On Wed, 30 Mar 2016 18:16:32 +0200
Bart <bartjunk64 at gmail.com> wrote:

>[...]
> > Any valid UTF-8 string should work, including diacritics.
> Without the codepage identier?

Yes, if you use LazUTF8.
If you don't use LazUTF8 and assign a literal to a UnicodeString you
need the codepage.

> Quote from http://wiki.freepascal.org/FPC_Unicode_support#String_constants:
> "Normally, a string constant is interpreted according to the source
> file codepage. If the source file codepage is CP_ACP, a default is
> used instead: in that case, during conversions the constant strings
> are assumed to have code page 28591 (ISO 8859-1 Latin 1; Western
> European). "

AFAIK this is not entirely correct. The string literals are assumed
to be system codepage, which does not need to be code page 28591.
I will ask on the fpc list.

> ...
> "From the above it follows that to ensure predictable interpretation
> of string constants in your source code, it is best to either include
> an explicit {$codepage xxx} directive (or use the equivalent -Fc
> command line option), or to save the source code in UTF-8 with a BOM.
> "
> 
> AFAIK the IDE does not save the file with a BOM, so the compiler may
> very well decide that my sourcefile has ACP codepage?

Yes and no.
When the compiler assumes ACP, it treats the string special. It does
not convert it and stores it as byte copy. At runtime the string has
CP_ACP and its codepage is defined by the variable
DefaultSystemCodePage. LazUTF8 sets this to CP_UTF8, so the string is
treated as UTF-8. Note that it does that without any conversion.

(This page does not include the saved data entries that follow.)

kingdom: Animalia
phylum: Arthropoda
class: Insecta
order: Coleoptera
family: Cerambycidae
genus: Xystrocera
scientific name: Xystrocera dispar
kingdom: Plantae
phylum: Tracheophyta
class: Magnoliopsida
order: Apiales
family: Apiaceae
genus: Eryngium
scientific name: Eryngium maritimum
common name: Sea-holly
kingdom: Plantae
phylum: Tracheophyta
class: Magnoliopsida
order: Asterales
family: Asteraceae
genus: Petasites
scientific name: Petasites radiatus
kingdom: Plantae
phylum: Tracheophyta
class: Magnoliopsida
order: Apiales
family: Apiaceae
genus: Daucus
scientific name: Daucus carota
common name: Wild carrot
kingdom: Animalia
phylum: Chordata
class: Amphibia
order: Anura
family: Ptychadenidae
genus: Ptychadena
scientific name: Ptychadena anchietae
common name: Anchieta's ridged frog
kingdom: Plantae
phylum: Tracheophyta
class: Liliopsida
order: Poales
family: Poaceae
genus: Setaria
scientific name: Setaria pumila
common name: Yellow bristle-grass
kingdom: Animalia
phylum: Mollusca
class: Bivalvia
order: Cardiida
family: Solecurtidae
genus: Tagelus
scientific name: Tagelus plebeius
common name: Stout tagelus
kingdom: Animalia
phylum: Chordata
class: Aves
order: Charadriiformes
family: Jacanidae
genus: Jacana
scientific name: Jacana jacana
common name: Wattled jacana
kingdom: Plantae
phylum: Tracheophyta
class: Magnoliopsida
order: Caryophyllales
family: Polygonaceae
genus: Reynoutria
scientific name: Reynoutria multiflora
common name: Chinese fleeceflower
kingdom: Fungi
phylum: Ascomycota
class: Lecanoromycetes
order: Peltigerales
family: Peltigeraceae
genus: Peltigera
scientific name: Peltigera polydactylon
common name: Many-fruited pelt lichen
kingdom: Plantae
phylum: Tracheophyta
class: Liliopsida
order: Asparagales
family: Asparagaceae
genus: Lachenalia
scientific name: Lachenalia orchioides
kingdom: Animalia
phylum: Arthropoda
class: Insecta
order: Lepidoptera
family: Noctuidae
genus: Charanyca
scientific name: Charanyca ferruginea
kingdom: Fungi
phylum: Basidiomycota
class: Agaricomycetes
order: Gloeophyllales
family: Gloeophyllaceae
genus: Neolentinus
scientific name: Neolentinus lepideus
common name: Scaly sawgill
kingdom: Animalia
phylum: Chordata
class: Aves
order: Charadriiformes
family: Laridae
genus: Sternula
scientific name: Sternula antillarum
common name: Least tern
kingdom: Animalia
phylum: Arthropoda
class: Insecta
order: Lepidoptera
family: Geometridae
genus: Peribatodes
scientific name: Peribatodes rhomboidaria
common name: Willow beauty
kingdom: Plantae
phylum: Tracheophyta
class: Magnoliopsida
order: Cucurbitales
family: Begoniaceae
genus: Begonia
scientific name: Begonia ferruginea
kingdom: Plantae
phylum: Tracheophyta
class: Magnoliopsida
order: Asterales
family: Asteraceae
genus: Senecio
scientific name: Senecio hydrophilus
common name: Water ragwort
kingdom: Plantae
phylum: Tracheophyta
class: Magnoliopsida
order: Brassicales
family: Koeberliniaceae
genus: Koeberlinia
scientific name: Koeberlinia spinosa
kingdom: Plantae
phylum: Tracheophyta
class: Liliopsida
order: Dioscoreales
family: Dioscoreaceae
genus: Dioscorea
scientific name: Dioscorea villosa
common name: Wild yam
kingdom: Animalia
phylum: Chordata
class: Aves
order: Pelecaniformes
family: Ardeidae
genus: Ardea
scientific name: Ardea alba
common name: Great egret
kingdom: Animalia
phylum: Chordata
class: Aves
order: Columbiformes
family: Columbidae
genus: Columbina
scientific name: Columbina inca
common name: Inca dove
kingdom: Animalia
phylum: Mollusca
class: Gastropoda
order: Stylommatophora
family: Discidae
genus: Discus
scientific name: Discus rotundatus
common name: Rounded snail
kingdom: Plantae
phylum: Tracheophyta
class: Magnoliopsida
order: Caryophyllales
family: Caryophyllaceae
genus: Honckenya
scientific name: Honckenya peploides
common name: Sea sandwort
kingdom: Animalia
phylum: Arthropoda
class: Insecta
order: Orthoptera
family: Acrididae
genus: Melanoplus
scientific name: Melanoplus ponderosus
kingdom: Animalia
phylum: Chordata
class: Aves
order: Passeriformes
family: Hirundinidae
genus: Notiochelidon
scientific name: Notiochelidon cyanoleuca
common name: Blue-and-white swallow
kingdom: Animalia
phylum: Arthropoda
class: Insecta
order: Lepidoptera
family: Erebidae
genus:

OTOH when you tell the compiler that the source is UTF-8, it converts
the literal to UTF-16. At runtime it converts the string back to UTF-8.
It does that everytime you assign the literal.

So, with both you get an UTF-8 string, but the latter has a bit more
overhead. Also the latter needs special care when typecasting (e.g.
PChar).

>[...] Consider this test sourcefile (encoded as UTF8 without BOM):
>[...]
> DefaultSystemcodePage = 1252
>[...]
> I would say that this experiment contradicts the statement in
> http://wiki.freepascal.org/Better_Unicode_Support_in_Lazarus#String_Literals
> ?

No contradiction, because this wiki page is about DefaultSystemcodePage
= CP_UTF8. 

Mattias